Type of Document Dissertation
Author Nicholl, Ryan John Thomas
URN etd-07182017-013046
Title Non-Hookean Mechanics of Crystalline Membranes
Degree PhD
Department Physics
Advisory Committee
Advisor Name Title
Kirill Bolotin Committee Chair
Greg Walker Committee Member
Kalman Varga Committee Member
Nickolay Lavrik Committee Member
Norman Tolk Committee Member
  • mechanics
  • crumpling
  • 2D materials
  • graphene
Date of Defense 2017-06-09
Availability unrestricted
Graphene is the simplest crystalline membrane and therefore the ideal material to test mechanics at the ultimate, atomic thickness limit.

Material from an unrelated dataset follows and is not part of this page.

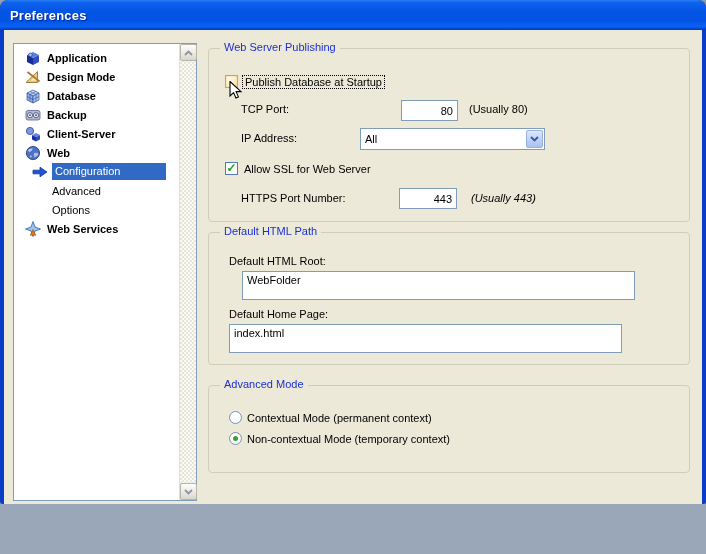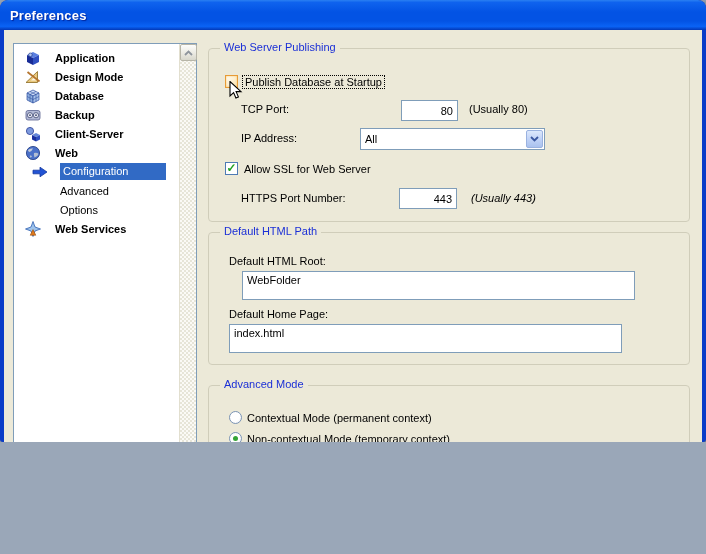"Preferences" .window { height: 442px -> 504px }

It is well known from experiments performed at high stress that graphene is one of the stiffest materials ever studied. At the same time, any thin material is always crumpled. In the case of graphene, crumpling can arise from static wrinkling or thermal fluctuations (flexural phonons). In this dissertation, we experimentally studied the effect of this crumpling on stretching and bending graphene. First, we developed a method to measure the mechanical response of suspended graphene at low stress. We found that the stretching stiffness of graphene is reduced by up to 10 times because of crumpling. We probed the contribution to stretching due to flexural phonons through temperature-dependent measurements. We probed the contribution due to static wrinkling by measuring changes in mechanical response when modifying membrane geometry in-situ. From this, we found that static wrinkles are the dominant source of crumpling. Second, we observed nonlinear stress-strain curves while applying high stress to our suspended graphene samples. We studied this nonlinearity in detail by comparing two complementary measurements of strain obtained from interferometric profilometry and Raman spectroscopy. This allowed us to measure the strength of crumpling and compare our data to recent theory. We found that stress/strain relationship in crumpled in graphene is described by a non-linear Hooke’s law with an exponent of ~0.14, which is good agreement with theory. Finally, we developed process flows to fabricate graphene cantilevers, stable in vacuum and air. We estimated that their bending rigidities are at least 100 times higher than what is expected for flat graphene. It is likely that this increase in the bending rigidity is also associated with crumpling.